### DATA EXTRACT
+---+

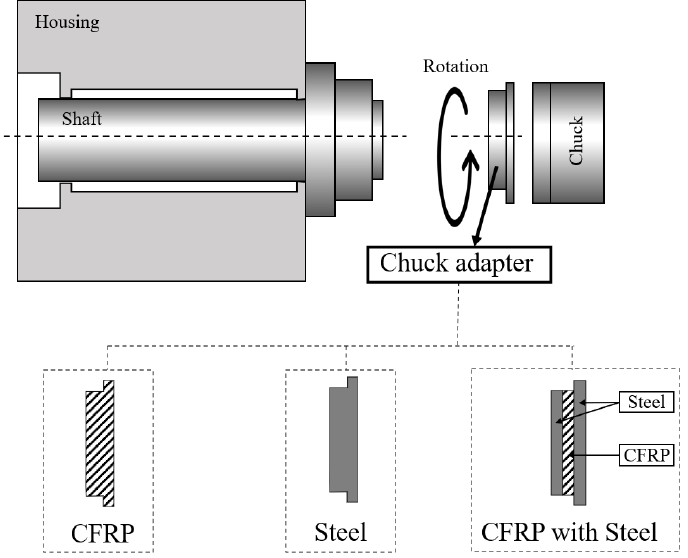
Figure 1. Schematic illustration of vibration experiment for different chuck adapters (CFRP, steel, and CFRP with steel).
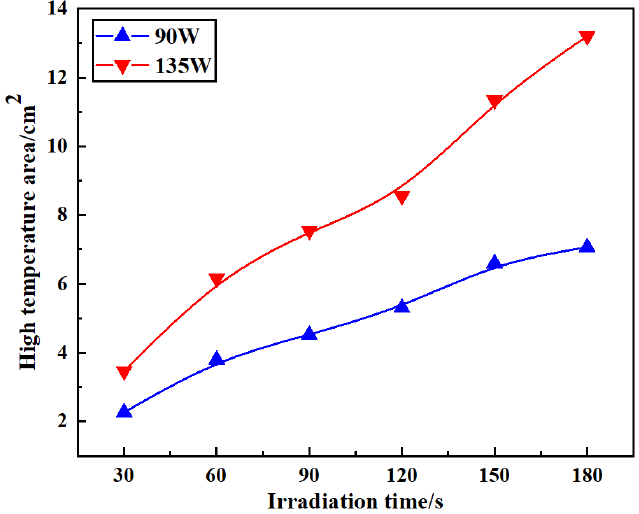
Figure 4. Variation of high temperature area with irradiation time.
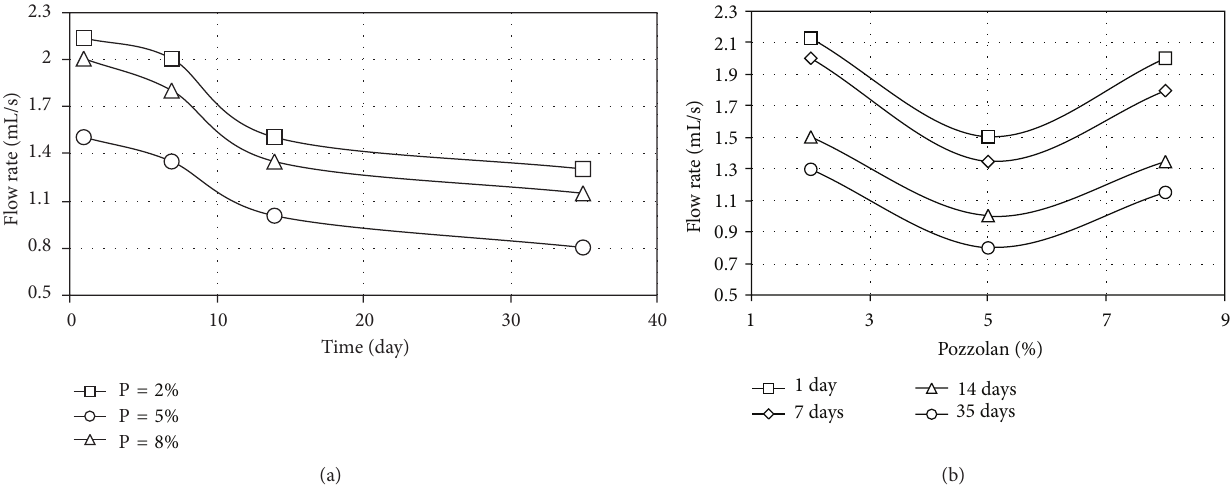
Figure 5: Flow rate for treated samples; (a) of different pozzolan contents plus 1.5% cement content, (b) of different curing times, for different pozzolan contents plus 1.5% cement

+---+

### PROMPT
Please copy each line from the material above in which the string "with" appears.

### SOLUTION TO THE EXERCISE
Figure 1. Schematic illustration of vibration experiment for different chuck adapters (CFRP, steel, and CFRP with steel).
Figure 4. Variation of high temperature area with irradiation time.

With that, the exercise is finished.